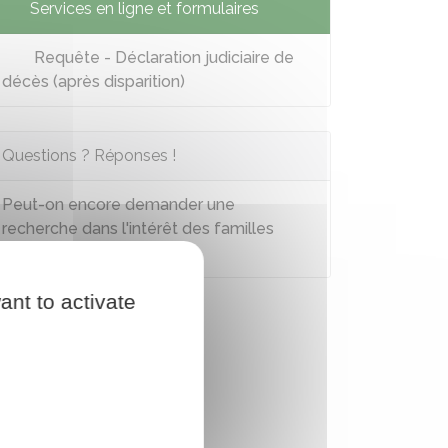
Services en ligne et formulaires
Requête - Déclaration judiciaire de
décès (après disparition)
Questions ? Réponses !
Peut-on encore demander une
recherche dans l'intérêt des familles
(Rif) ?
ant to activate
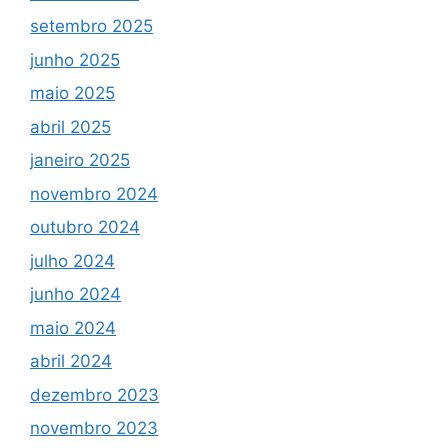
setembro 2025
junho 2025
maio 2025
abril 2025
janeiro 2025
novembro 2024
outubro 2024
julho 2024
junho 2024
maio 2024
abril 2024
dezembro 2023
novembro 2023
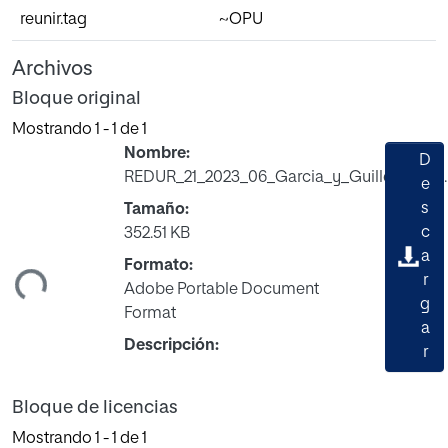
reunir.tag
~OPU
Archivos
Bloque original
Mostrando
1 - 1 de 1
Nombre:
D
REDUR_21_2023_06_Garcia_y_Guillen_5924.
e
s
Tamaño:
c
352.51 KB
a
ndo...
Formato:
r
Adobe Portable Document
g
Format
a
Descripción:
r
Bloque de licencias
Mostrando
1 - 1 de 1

* * * * * * * * *

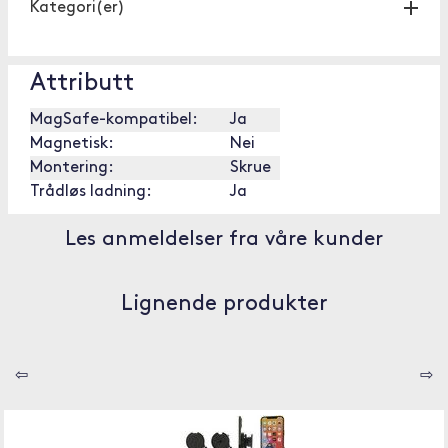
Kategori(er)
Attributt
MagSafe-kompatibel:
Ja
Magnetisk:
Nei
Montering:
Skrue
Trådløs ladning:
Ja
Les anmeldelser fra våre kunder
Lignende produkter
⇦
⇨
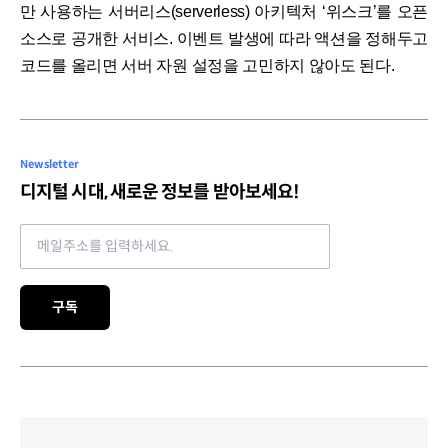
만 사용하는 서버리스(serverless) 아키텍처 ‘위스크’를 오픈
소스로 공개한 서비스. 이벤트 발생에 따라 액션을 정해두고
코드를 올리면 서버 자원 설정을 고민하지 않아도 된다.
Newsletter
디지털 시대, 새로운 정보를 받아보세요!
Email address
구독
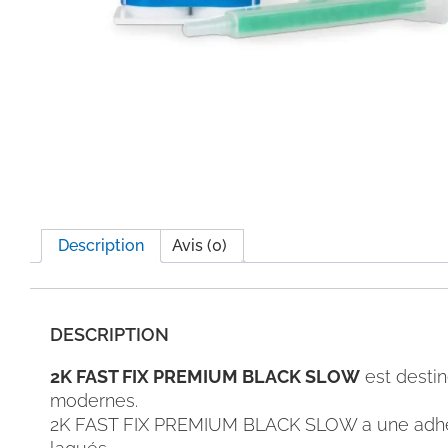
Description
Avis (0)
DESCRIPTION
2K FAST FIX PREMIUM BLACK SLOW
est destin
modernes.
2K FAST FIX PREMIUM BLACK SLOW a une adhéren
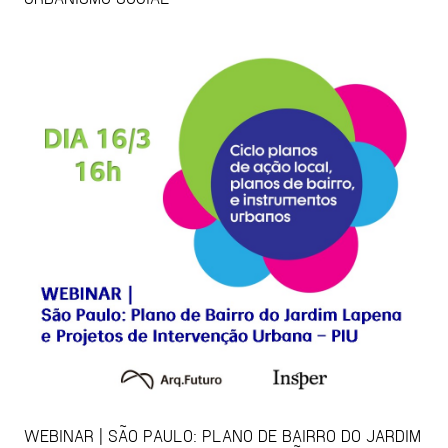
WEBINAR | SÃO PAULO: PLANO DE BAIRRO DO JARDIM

* * * * * * * * *

→ PROBLEM REQUIREMENTS: Recast the lines above, from the line with "Services en ligne et formulaires" up to and including the line with "novembro 2023", as a Markdown table with the columns "No." and "Text Line". Number each line, leave out blank lines, and omit the pictures.

→ ANSWER TO THIS TASK:
| No. | Text Line |
|---|---|
| 1 | Services en ligne et formulaires |
| 2 | Requête - Déclaration judiciaire de |
| 3 | décès (après disparition) |
| 4 | Questions ? Réponses ! |
| 5 | Peut-on encore demander une |
| 6 | recherche dans l'intérêt des familles |
| 7 | (Rif) ? |
| 8 | ant to activate |
| 9 | setembro 2025 |
| 10 | junho 2025 |
| 11 | maio 2025 |
| 12 | abril 2025 |
| 13 | janeiro 2025 |
| 14 | novembro 2024 |
| 15 | outubro 2024 |
| 16 | julho 2024 |
| 17 | junho 2024 |
| 18 | maio 2024 |
| 19 | abril 2024 |
| 20 | dezembro 2023 |
| 21 | novembro 2023 |